Pages are markdown with YAML frontmatter. The agent writes them directly using its file tools:

```markdown
---
title: Auth Token Lifecycle
type: entity
tags: [auth, oauth, tokens]
sources: [oauth-rfc.md]
created: 2026-04-04
updated: 2026-04-04
---

## Overview

Tokens are refreshed via the OAuth2 refresh_token grant...

See also: [[OAuth Configuration]], [[Session Management]]
```

Page types: `entity`, `concept`, `decision`, `synthesis`, `source-summary`. See `schema.md` in your KB for full conventions.

## Search Scopes

| Flag | Searches |
|------|----------|
| `-s code` (default) | Code index only |
| `-s kb` | Project KB + global KB |
| `-s all` | Everything |

Results are tagged with their source: `[code]`, `[kb]`, `[kb:source]`.

## Agent Integration

Plait includes hooks for Claude Code that inject context at session start and remind agents about semantic search.

```bash
# Install hooks into .claude/settings.json
plait hooks install

# What the hooks do:
plait hooks session-start    # Shows index stats, KB summary, usage instructions
plait hooks pre-tool-use     # Reminds about plait search on Grep/Glob
```

### Agent Workflow

1. Session starts. Hook tells the agent what indexes and KB pages are available.
2. Agent searches code: `plait search "token refresh logic"`
3. Agent searches KB: `plait search -s kb "why refresh tokens expire after 30 days"`
4. Agent learns something worth keeping: writes a wiki page to the KB.
5. Agent searches again — new page is indexed automatically on next search.

## Configuration

```bash
# View all settings
plait settings

# Set a value
plait settings set code_model lightonai/LateOn-Code-edge
plait settings set kb_model answerdotai/answerai-colbert-small-v1
plait settings set top_k 20
```

Settings are stored in `~/.plait/config.json`.

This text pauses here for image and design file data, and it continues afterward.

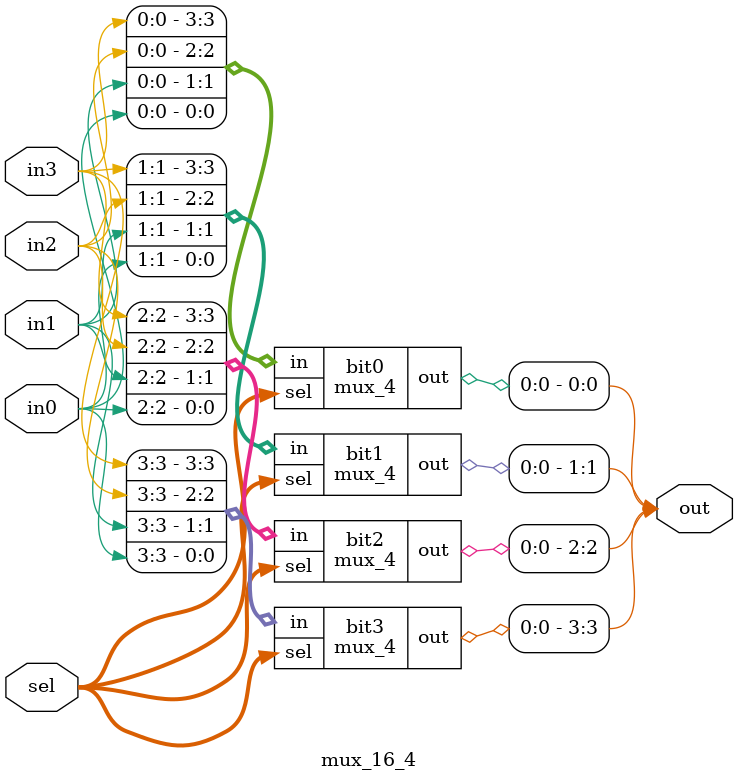
<source format=v>
module mux_2(q, sel, a, b);
	input a;
	input b;
	input sel;
	output q;

	wire a1, a2, selbar;

	not(selbar, sel);
	and(a1, selbar, a);
	and(a2, sel, b);
	or(q, a1, a2);
endmodule

module mux_4(out, sel, in);
	input[3:0] in;
	input[1:0] sel;
	output out;
	
	wire a_or_b, c_or_d;
	mux_2 M0(a_or_b, sel[0], in[0], in[1]);
	mux_2 M1(c_or_d, sel[0], in[2], in[3]);		
	mux_2 M2(out, sel[1], a_or_b, c_or_d);
endmodule

module mux_16_4(out, sel, in3, in2, in1, in0);
	input[3:0] in3, in2, in1, in0;
	input[1:0] sel;
	output[3:0] out;
	
	mux_4 bit3(out[3], sel, {in3[3], in2[3], in1[3], in0[3]});
	mux_4 bit2(out[2], sel, {in3[2], in2[2], in1[2], in0[2]});
	mux_4 bit1(out[1], sel, {in3[1], in2[1], in1[1], in0[1]});
	mux_4 bit0(out[0], sel, {in3[0], in2[0], in1[0], in0[0]});
endmodule

</source>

| Setting | Default | Description |
|---------|---------|-------------|
| `code_model` | `answerdotai/answerai-colbert-small-v1` | ColBERT model for code indexing |
| `kb_model` | `answerdotai/answerai-colbert-small-v1` | ColBERT model for KB indexing |
| `default_scope` | `code` | Default search scope |
| `top_k` | `15` | Default number of results |

## Other Commands

```bash
# Show project status (index stats, KB summary)
plait status

# Delete index for current project
plait clear

# Delete all indexes
plait clear --all

# Check for updates
plait update
```

## How It Works

Plait uses a hybrid search pipeline:

1. **ColBERT encoding** — queries and documents are encoded into per-token multi-vector embeddings
2. **PLAID search** — late-interaction scoring finds semantically relevant results
3. **FTS5 keyword search** — BM25 ranking catches exact matches semantic search might miss
4. **RRF fusion** — reciprocal rank fusion merges both rankings (semantic weighted 3x higher)
5. **Post-filtering** — regex patterns and glob filters applied to results

Code is parsed with tree-sitter into structured units (functions, classes, methods) with call graph and signature information baked into the embedding text. KB pages are chunked at heading boundaries with frontmatter metadata.

Indexes are incremental — only changed files are re-encoded on subsequent runs.